Beyond neural activity prediction: Probing latent representations in mouse V1 digital twins
Abstract
Digital twins of sensory cortex serve as powerful response oracles for predicting neural activity to novel stimuli. Although prediction accuracy is the central metric by which these models are evaluated, it provides limited insight into the latent representations that support those predictions. This limitation becomes increasingly important as digital twins are used as in silico experimental systems for stimulus design and hypothesis generation: models with similar prediction accuracy may nevertheless rely on different latent representations. We address this gap by systematically probing a family of convolutional–recurrent digital twins of mouse V1 trained to predict neural activity from naturalistic videos recorded in freely moving mice. The models share the same training data and neural-prediction objective, but differ in visual-encoder architecture.
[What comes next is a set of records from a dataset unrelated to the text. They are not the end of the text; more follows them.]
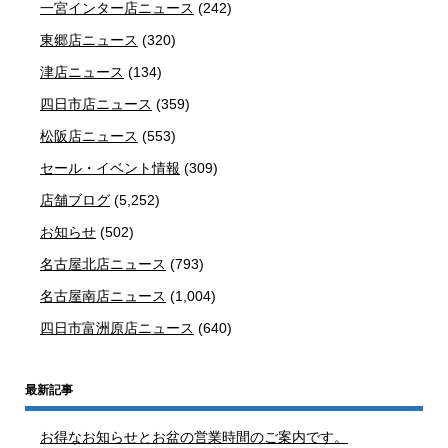
一宮インター店ニュース
(242)
東郷店ニュース
(320)
津店ニュース
(134)
四日市店ニュース
(359)
松阪店ニュース
(553)
セール・イベント情報
(309)
店舗ブログ
(5,252)
お知らせ
(502)
名古屋北店ニュース
(793)
名古屋南店ニュース
(1,004)
四日市富洲原店ニュース
(640)
最新記事
お得なお知らせとお盆の営業時間のご案内です。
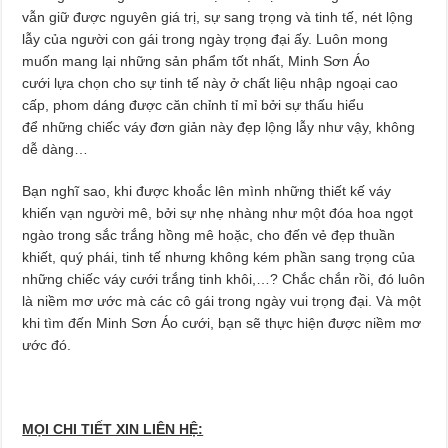
vẫn giữ được nguyên giá trị, sự sang trọng và tinh tế, nét lộng
lẫy của người con gái trong ngày trọng đại ấy. Luôn mong
muốn mang lại những sản phẩm tốt nhất, Minh Sơn Áo
cưới lựa chọn cho sự tinh tế này ở chất liệu nhập ngoại cao
cấp, phom dáng được căn chỉnh tỉ mỉ bởi sự thấu hiểu
để những chiếc váy đơn giản này đẹp lộng lẫy như vậy, không
dễ dàng…
Bạn nghĩ sao, khi được khoắc lên mình những thiết kế váy
khiến vạn người mê, bởi sự nhẹ nhàng như một đóa hoa ngọt
ngào trong sắc trắng hồng mê hoặc, cho đến vẻ đẹp thuần
khiết, quý phái, tinh tế nhưng không kém phần sang trọng của
những chiếc váy cưới trắng tinh khôi,…? Chắc chắn rồi, đó luôn
là niềm mơ ước mà các cô gái trong ngày vui trọng đại. Và một
khi tìm đến Minh Sơn Áo cưới, bạn sẽ thực hiện được niềm mơ
ước đó.
MỌI CHI TIẾT XIN LIÊN HỆ:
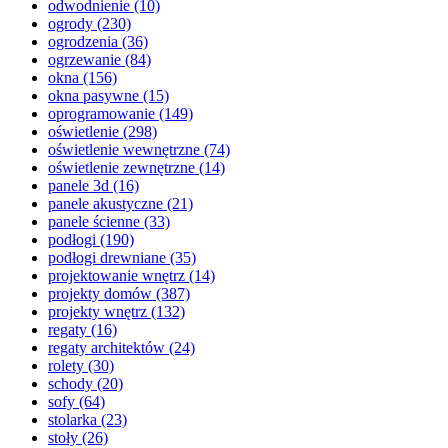
odwodnienie
(10)
ogrody
(230)
ogrodzenia
(36)
ogrzewanie
(84)
okna
(156)
okna pasywne
(15)
oprogramowanie
(149)
oświetlenie
(298)
oświetlenie wewnętrzne
(74)
oświetlenie zewnętrzne
(14)
panele 3d
(16)
panele akustyczne
(21)
panele ścienne
(33)
podłogi
(190)
podłogi drewniane
(35)
projektowanie wnętrz
(14)
projekty domów
(387)
projekty wnętrz
(132)
regaty
(16)
regaty architektów
(24)
rolety
(30)
schody
(20)
sofy
(64)
stolarka
(23)
stoły
(26)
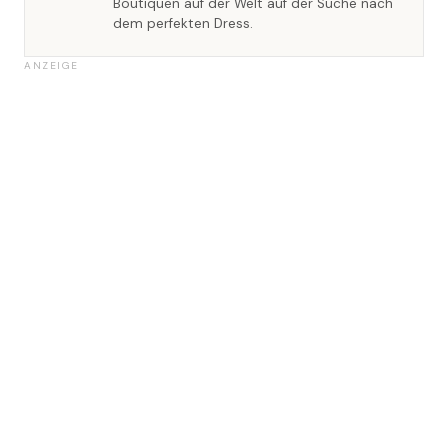
Boutiquen auf der Welt auf der Suche nach
dem perfekten Dress.
ANZEIGE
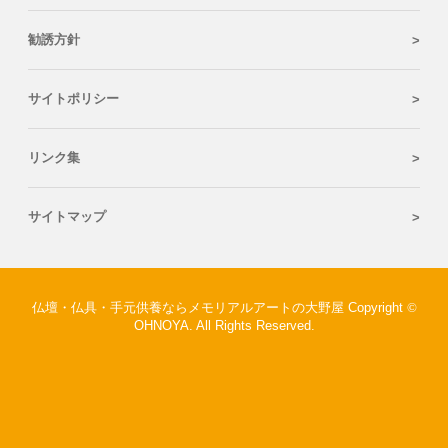
勧誘方針
サイトポリシー
リンク集
サイトマップ
仏壇・仏具・手元供養ならメモリアルアートの大野屋 Copyright
©
OHNOYA. All Rights Reserved.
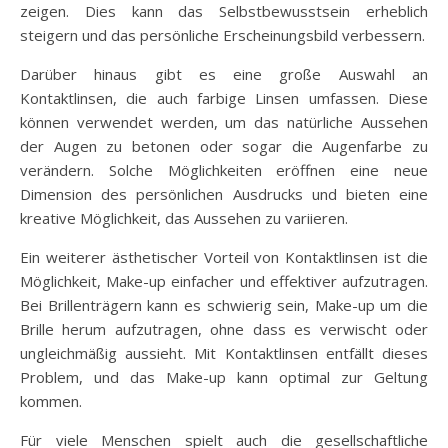
zeigen. Dies kann das Selbstbewusstsein erheblich
steigern und das persönliche Erscheinungsbild verbessern.
Darüber hinaus gibt es eine große Auswahl an
Kontaktlinsen, die auch farbige Linsen umfassen. Diese
können verwendet werden, um das natürliche Aussehen
der Augen zu betonen oder sogar die Augenfarbe zu
verändern. Solche Möglichkeiten eröffnen eine neue
Dimension des persönlichen Ausdrucks und bieten eine
kreative Möglichkeit, das Aussehen zu variieren.
Ein weiterer ästhetischer Vorteil von Kontaktlinsen ist die
Möglichkeit, Make-up einfacher und effektiver aufzutragen.
Bei Brillenträgern kann es schwierig sein, Make-up um die
Brille herum aufzutragen, ohne dass es verwischt oder
ungleichmäßig aussieht. Mit Kontaktlinsen entfällt dieses
Problem, und das Make-up kann optimal zur Geltung
kommen.
Für viele Menschen spielt auch die gesellschaftliche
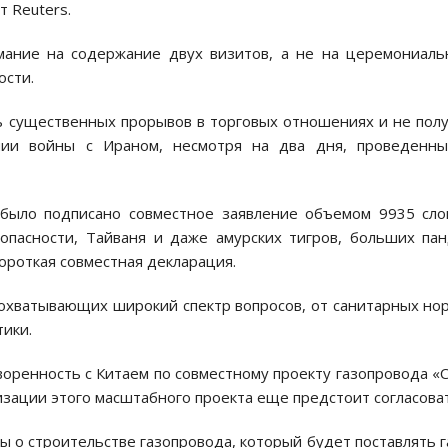
т Reuters.
мание на содержание двух визитов, а не на церемониал
ости.
ь существенных прорывов в торговых отношениях и не пол
ии войны с Ираном, несмотря на два дня, проведенны
было подписано совместное заявление объемом 9935 сло
опасности, Тайваня и даже амурских тигров, больших па
короткая совместная декларация.
охватывающих широкий спектр вопросов, от санитарных но
ики.
воренность с Китаем по совместному проекту газопровода «
изации этого масштабного проекта еще предстоит согласова
ы о строительстве газопровода, который будет поставлять г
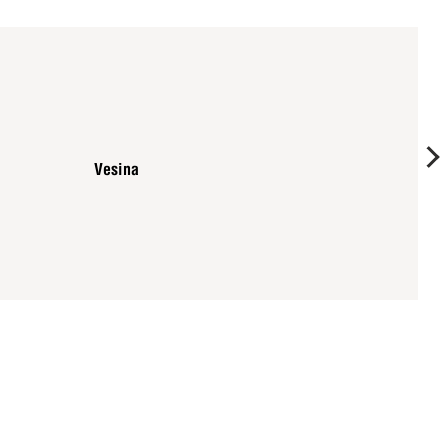
Vesina
Cantos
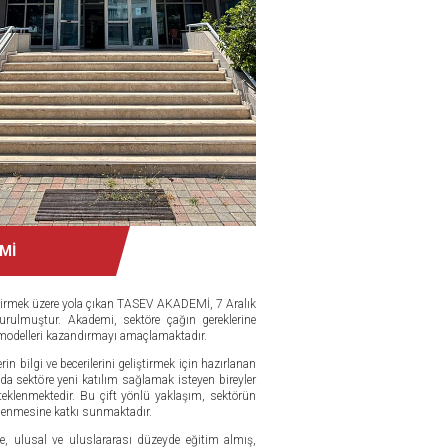
Mİ
dirmek üzere yola çıkan TASEV AKADEMİ, 7 Aralık
urulmuştur. Akademi, sektöre çağın gereklerine
 modelleri kazandırmayı amaçlamaktadır.
rin bilgi ve becerilerini geliştirmek için hazırlanan
a sektöre yeni katılım sağlamak isteyen bireyler
teklenmektedir. Bu çift yönlü yaklaşım, sektörün
çlenmesine katkı sunmaktadır.
ulusal ve uluslararası düzeyde eğitim almış,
For each frozen model, we characterize latent representations along three levels: (i) linear decodability from controlled visual probes of orientation, contrast, and motion; (ii) latent-unit tuning to canonical visual features including orientation selectivity, contrast response, spatial-frequency tuning, and phase sensitivity; and (iii) population geometry of hidden-layer activity. Across architectures, better neural-response prediction is associated with stronger probe accuracy and with hidden-population geometry shifted toward higher dimensionality, with flatter eigenspectra closer to those reported for mouse V1. Although these representational properties covary with prediction accuracy across architectures, most strongly for population geometry, twins with comparable prediction scores can still differ substantially in probe performance and latent-unit tuning. These results establish multi-level representational probing as a complement to standard neural-prediction evaluation, providing a framework for understanding digital twins not only as predictors, but also as substrates for studying visual computations.